Donald Trump la ha liado buena con la cloroquina. El otro día tuiteó que ese antiguo fármaco contra la malaria se iba a convertir en “una de las grandes revoluciones de la historia de la medicina”. Que el inquilino de la Casa Blanca se ocupe siquiera por un tuit de la historia de la medicina resulta encantador, pero ese único mensaje de una persona ignorante y titular de un nutrido currículum de irracionalidad y virulencia ha propagado una pandemia de desabastecimiento de ese fármaco que, por lo que sabemos por evidencias anecdóticas, ha llegado ya a las farmacias españolas. Así de angustioso es el poder de las redes sociales, el lado oscuro de la fuerza.
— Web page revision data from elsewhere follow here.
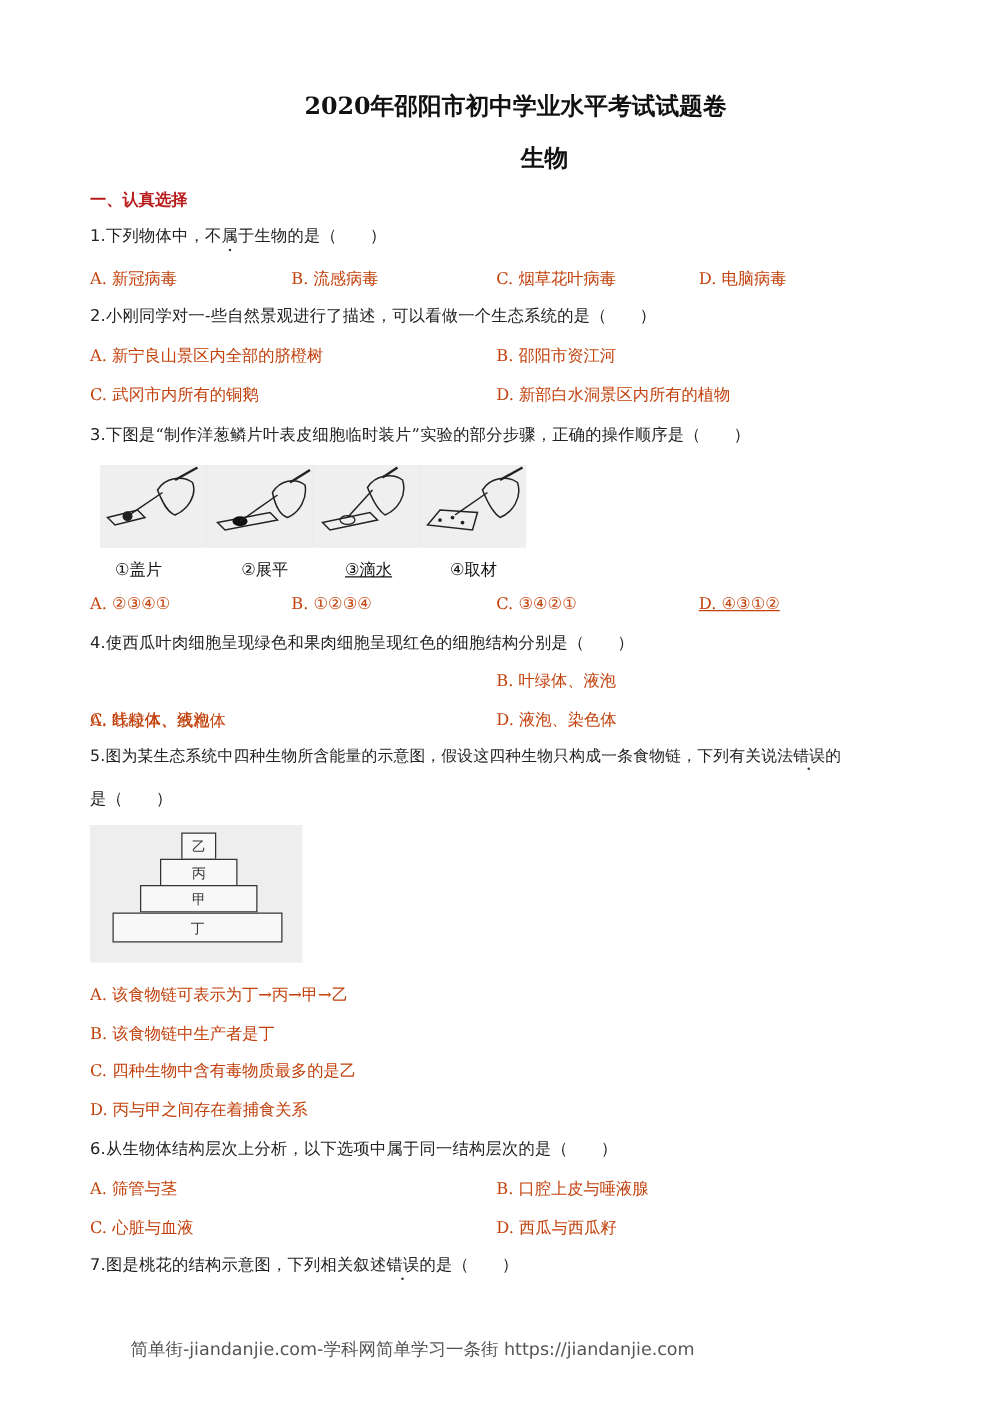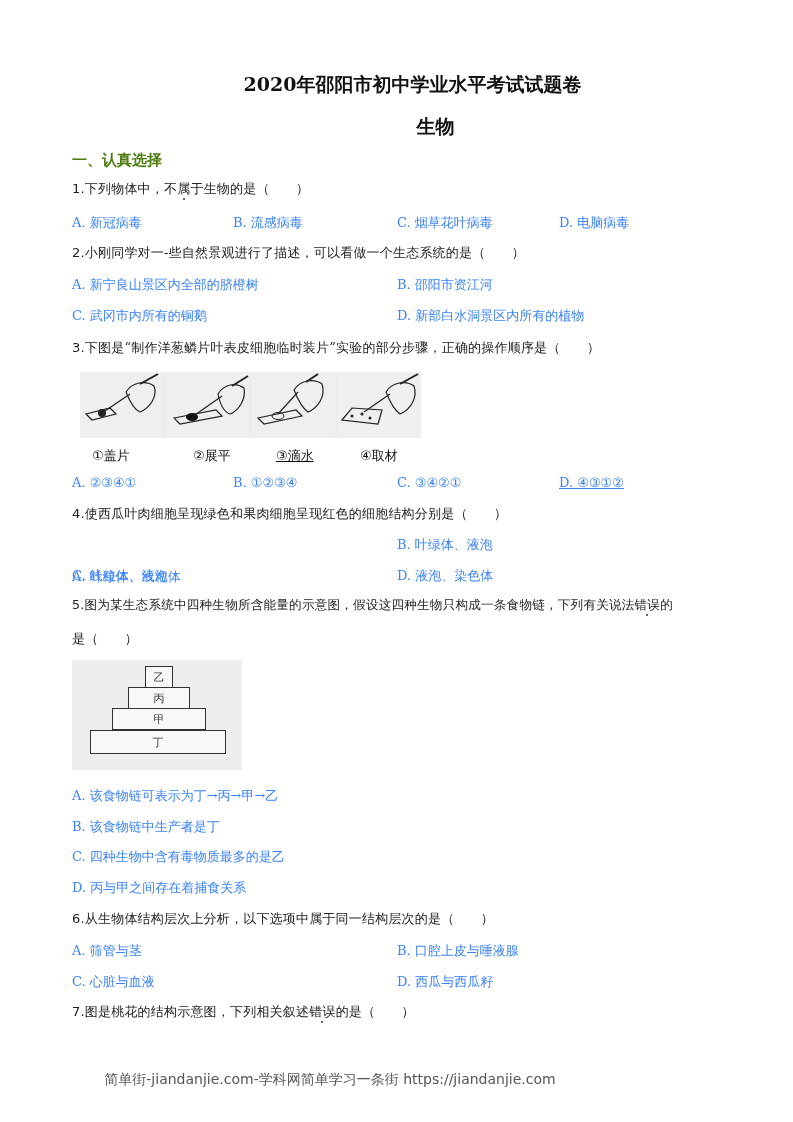"一、认真选择" .section { color: #4d7c0f -> #b91c1c; font-size: 15px -> 13px }
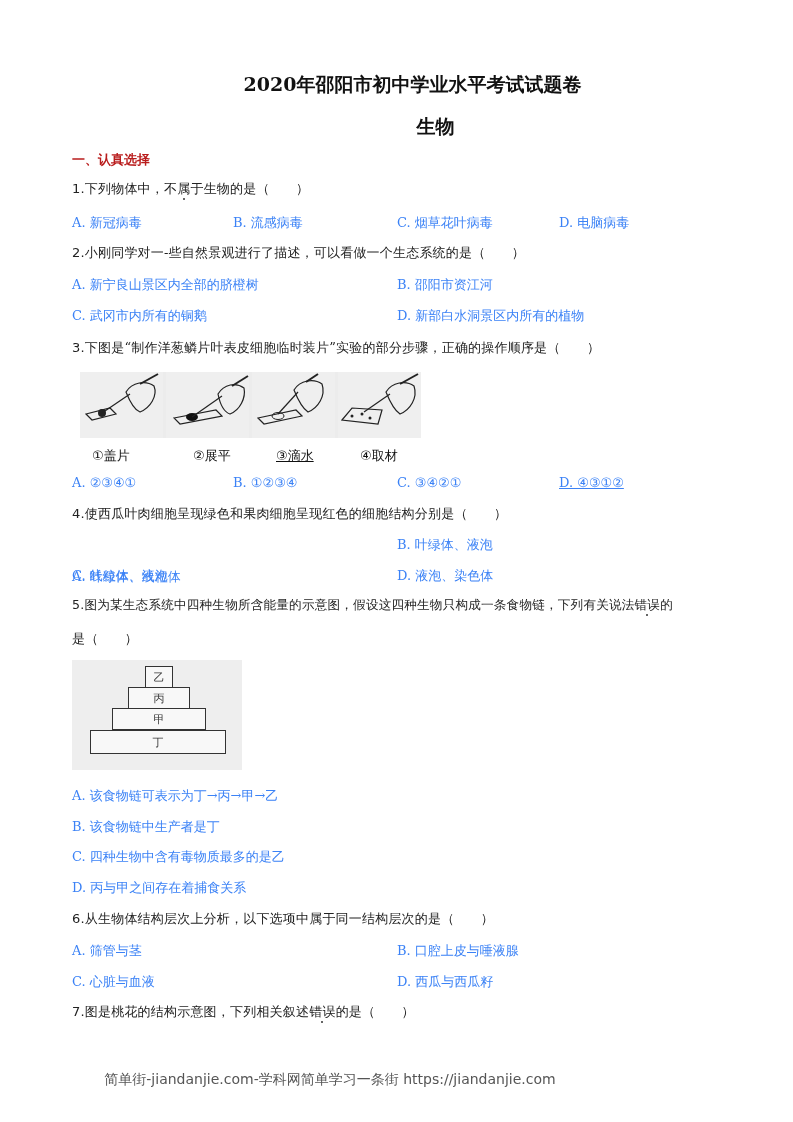"A. 新冠病毒" .opt { color: #3b82f6 -> #c2410c }
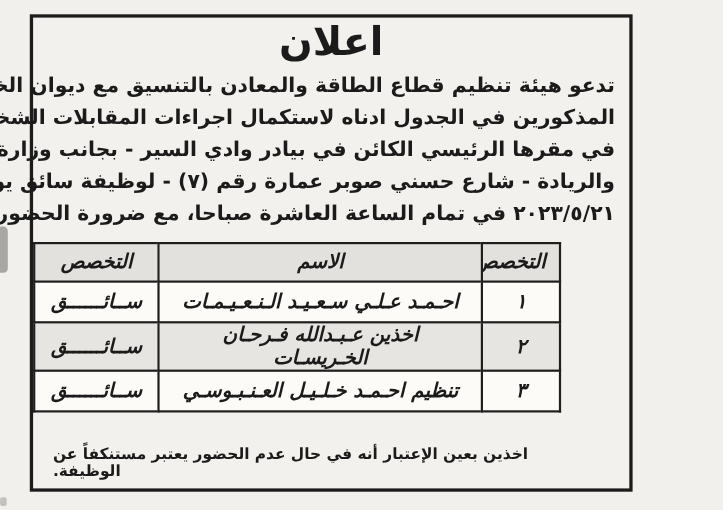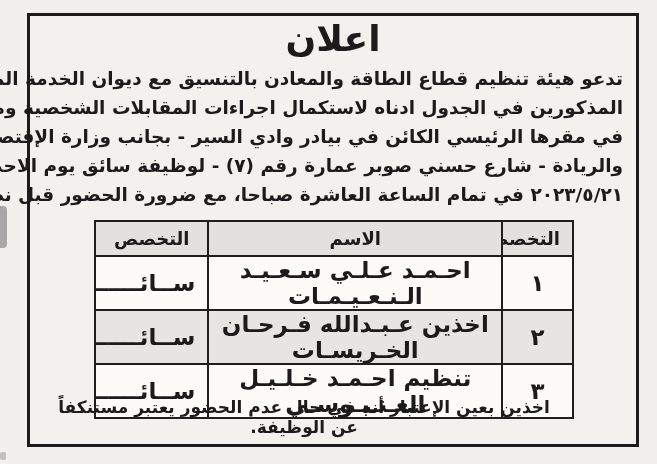"اعلان" .notice-box { width: 612px -> 548px }
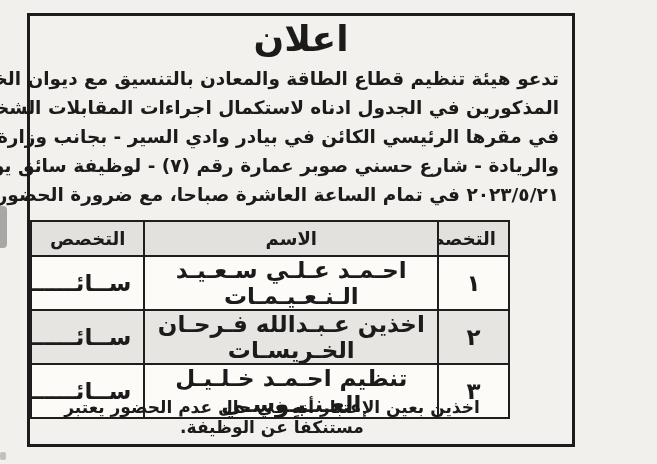"التخصص" table.candidates th, table.candidates td { font-style: none -> italic }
Es cierto que la OMS considera que merece la pena comprobar si la cloroquina, entre otros muchos fármacos, puede ayudar a los pacientes del coronavirus. Pero ya sabemos que Trump no es un político, sino un constructor metido a político, y el problema es que no sabe leer las comunicaciones de la OMS, ni escuchar a sus propios asesores científicos, que intentaron de forma denodada disuadirle de propagar ese mensaje. Cuando ya lo había hecho, el jefe de enfermedades infecciosas de los NIH (Institutos Nacionales de la Salud), Anthony Fauci –el homólogo de nuestro Fernando Simón— inventó un nuevo tipo de figura retórica al declarar: “El presidente hablaba de la esperanza”. Una brillante forma diplomática de decir que había metido la pata hasta el corvejón. Fauci es un buen científico, pero también uno de los principales asesores científicos de Trump. No puede hablar con claridad, solo emitir mensajes entre líneas.

El mugido de Trump se basa en un pequeñito estudio francés con 42 pacientes que, además, ha recibido críticas generalizadas de la comunidad científica. Charles Piller ha compilado algunas de ellas para la revista Science. El estadístico Darren Dahly, del University College de Cork, considera “una atrocidad” recomendar la cloroquina a la población partiendo de un ensayo tan minúsculo. “¡Es una completa locura!”, añade el especialista en resistencia a fármacos Gaetan Burgio, de la Universidad Nacional Australiana, muy crítico con el ensayo francés.

La OMS acaba de iniciar un estudio mucho mayor sobre la cloroquina, y estamos obligados a esperar a los resultados de ese ensayo antes de hacer ninguna recomendación a la población. El presidente de Estados Unidos es igual de torpe en una crisis pandémica que en el resto de su aparatosa política internacional. Algún día tendremos que estudiar cuál de esas dos torpezas hace más daño a nuestro precario ecosistema global. El desabastecimiento de cloroquina en las farmacias es un desastre. Los pacientes de enfermedades autoinmunes como la artritis reumatoide o el lupus la necesitan para paliar el dolor, y ya hay muertes en Nigeria atribuidas a la sobredosis del fármaco. Qué pesadez de Trump.